湖の近くの森の茂みに降り立つ。そこから歩いて湖に行く。
その時にはもう、左眼の痛みは治まっていた。
ガサッ……
「……!!」
後ろの方から草が揺れる音がした。零衣は咄嗟に後ろに振り向く。
「誰もいない……」
零衣の言う通り、そこには誰もいなかった。
しばらくそこに立っていたが、何も音がしない。
急に寒気がした。そう、あの男の者が言った言葉が蘇ったのだ。
『湖の近くに鬼が潜んでいるかもしれない』と……。
「鬼」と聞いて早速ここまで着たが、出会ってしまえばそこで終わり。今、武器を持っていない零衣は誰とも戦えない。
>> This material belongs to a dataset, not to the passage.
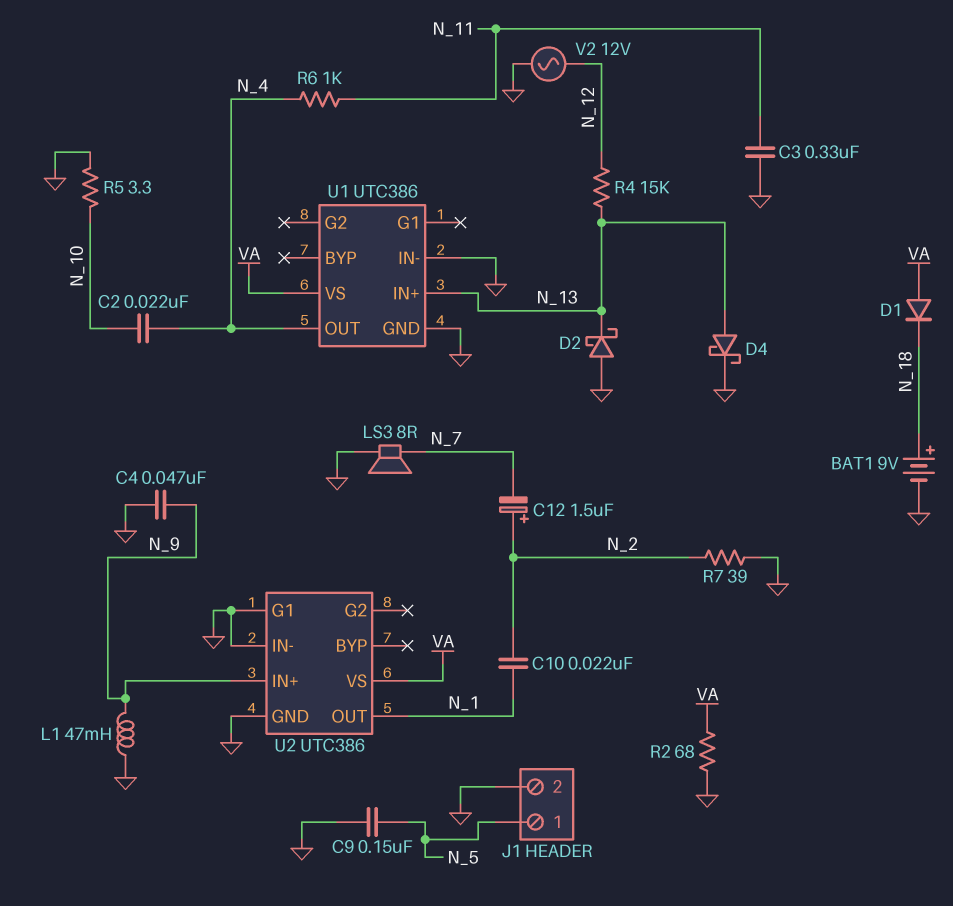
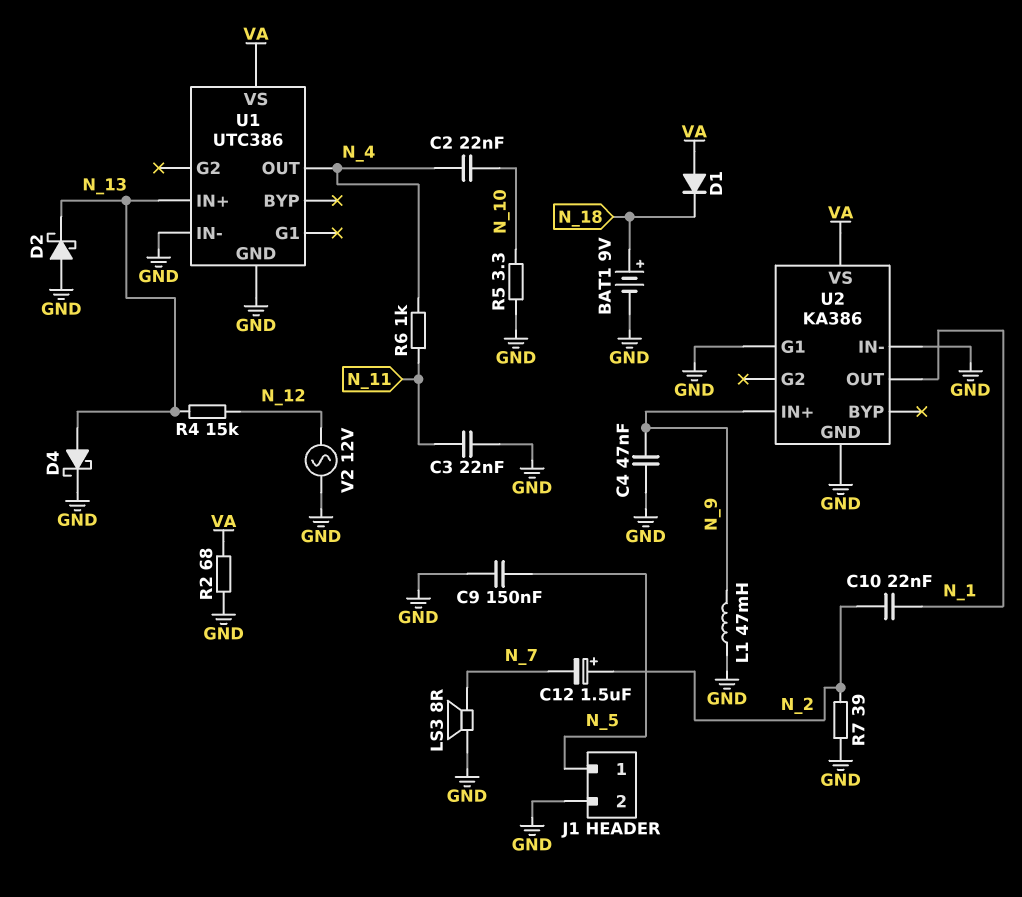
C3: 330nF (GND, N_11) -> 22nF (GND, N_11)
U2: UTC386 -> KA386

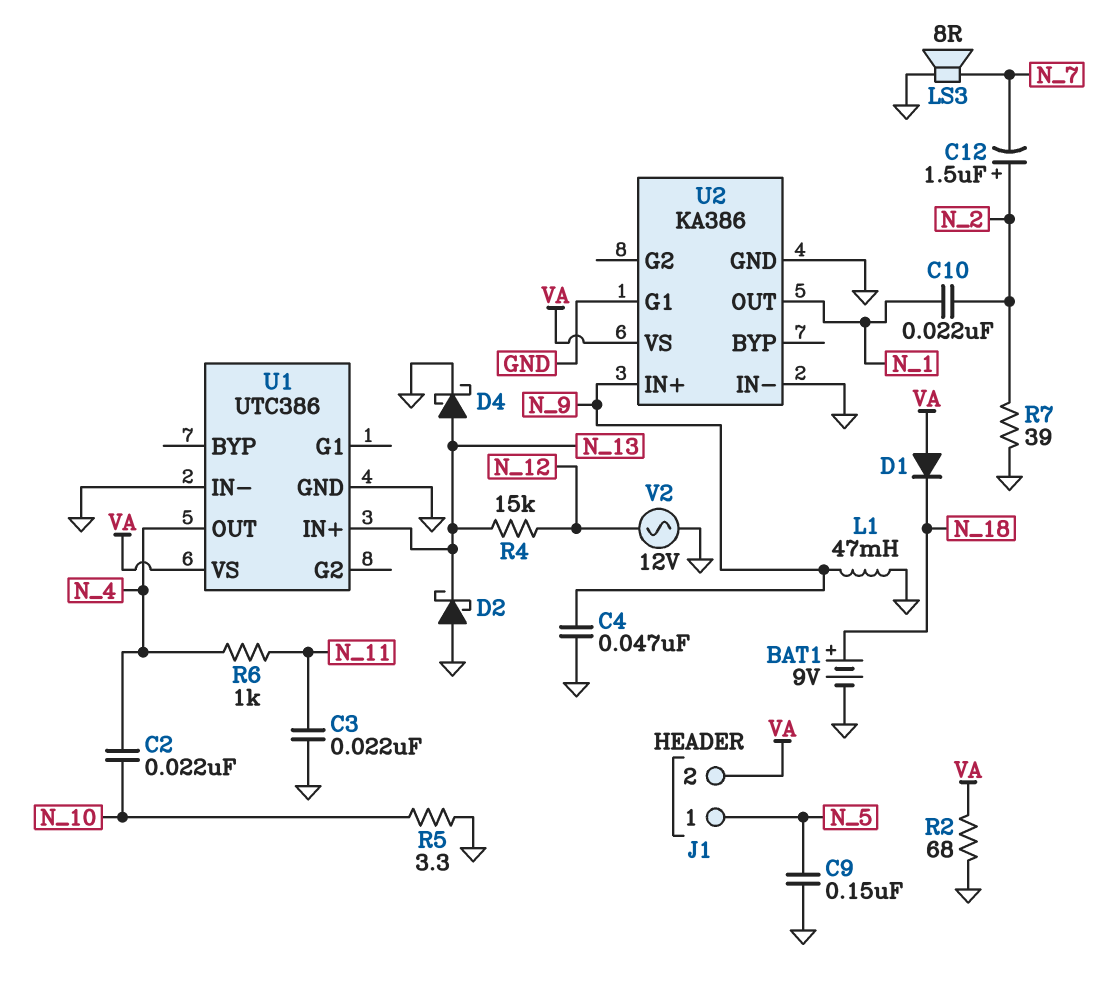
J1 pin 2: GND -> VA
頑張れば素手でも戦えるが、相手が「鬼」となれば話は別。秒殺されるだろう。
そんな状況では無理だ。来た方が馬鹿だった。
ガサッ……ガササッ……
音がどんどん近づいてくる。しかし、者影が視えない。空気が重々しい。
(どうする自分……?)
緊張して汗が頬に流れる。現状を維持するのが辛い。心臓の鼓動が速くなる。考えている暇などなかった。
零衣は湖に向かって走り出す。
後ろにいた者影も驚いた様子だ。その者影も零衣を追いかける。
(よし、引っかかった。)
考えた作戦が成功したのだ。このまま湖まで引き連れて、正体を暴く。そんな作戦だった。
つい、笑ってしまう。こんな単純な罠に引っかかるなんて。「鬼」族のくせに、とんだ馬鹿だな。
零衣はそのまま、湖へと向かった。